Ими атрибутирован и сведен вместе богатейший материал (литература, живопись, музыка, драматический и оперный театр, танец, издательское дело). Возникшая как бы в процессе сбора далеко не всегда идентичных фактов, эта иконология впечатляет своей непроизвольной целостностью. Конечно, в частностях с ней можно спорить. Она распространяется не на весь спектр символистской культуры (бросается в глаза отсутствие философских имен), игнорирует то или иное лицо или сочинение, кого-то включает в число символистов произвольно или даже ошибочно. Однако если в «Энциклопедии» и предложена унификация обширного и очень эффектного материала, то это унификация особая. Апеллируя к конкретике (репродукции, описание бродячих мотивов и сюжетов, биографические сведения, критические высказывания современников, позднейших критиков), французские ученые прибегли к системе параллелизмов. Один и тот же образ возникает в серии контекстов (литературном, живописном, музыкальном, эстетическом), благодаря чему уточняется, обрастает подробностями, оценивается по оригинальности и качеству воплощения. Такое расположение разделов и словарных статей оказалось возможным благодаря самим символистам, которых, как известно, влекли к себе синтез искусств (по примеру древнегреческого театра), реализация возможностей одной творческой специализации в другой, а также опыт метаморфозы жизни в творчество. Многочисленные параллели, выявленные «Энциклопедией», позволяют читателю самостоятельно проверить идею как целостности символизма, так и его эпохально выраженного единства в разнообразии.

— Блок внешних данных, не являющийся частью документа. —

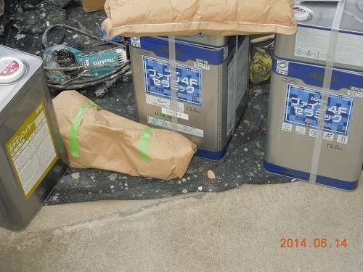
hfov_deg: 31.7
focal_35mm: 61
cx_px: 182
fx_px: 640
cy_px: 136
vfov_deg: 24.0
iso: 100
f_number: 4.3
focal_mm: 11
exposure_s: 1/160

Другими словами, «Энциклопедия» подталкивает к суждению о том, что в течение определенного времени доминанта европейской культуры и все творческие лица, к ней причастные, не могли не принадлежать символизму. Этот отрезок времени в каждой стране был разным, соотносился с эпохой, как во Франции или России, с поколением, индивидуальной творческой биографией или ее этапом, и даже, при полном отсутствии символистской среды, — с отдельно взятым артефактом, который, будучи исключением из правил в своем национальном окружении, заявлял о себе как о необходимом фрагменте межнационального символистского узора.
Наблюдение о разнообразии символизма и его историческом движении крайне важно. И по сей день сохраняют влиятельность социологические суждения столетней давности, согласно которым символизм тождествен «эстетизму», «мистицизму», «формализму» и т. п., что является по преимуществу отрицательным определением — жестким идеологическим обозначением того, чем искусство быть не должно. Действительно, многие из символистов были по-своему и «эстетами», и «мистиками», и «декадентами» и «гражданами мира». Но так же справедливо и обратное, и уже другие или те же самые символисты ассоциировали свое творчество с «варварством», «атеизмом», «народничеством», «почвенничеством». «Энциклопедия» не берется проследить эти хитросплетения партийного культуртрегерства или разобраться в борьбе самоназываний и позднейших комментариев к ним. Для ее авторов важнее ряд иных обстоятельств. При всей очевидности о них часто забывают. Это относится к тому, что английский символизм отличен от французского и раскрывает себя в поэтике, чье описание по мерке континентальной моды едва ли продуктивно, что символизм 1880-х годов мало похож на символизм 1910-х, что общий символизм Редона лишь условно складывается из не всегда последовательного по стилистике символизма отдельных редоновских полотен, что символизм творчества Рильке — это далеко не символизм Верлена и что, наконец, ключ к языку символизма, скажем в музыке и живописи, должен быть разным. Не приводит ли персонализация символизма, выигрышно подчеркнутая биографически-словарным (а не тематически-проблемным) характером справочника, к непроизвольной апологии «символизма без берегов»?
В известной степени это так. И кого-то способно смутить намерение распознать символиста (хотя бы и временного), предположим, в Мейерхольде. Однако в подобной установке проявилась гибкость составителей словника, которые прекрасно понимают, что имеют дело с переходной эпохой.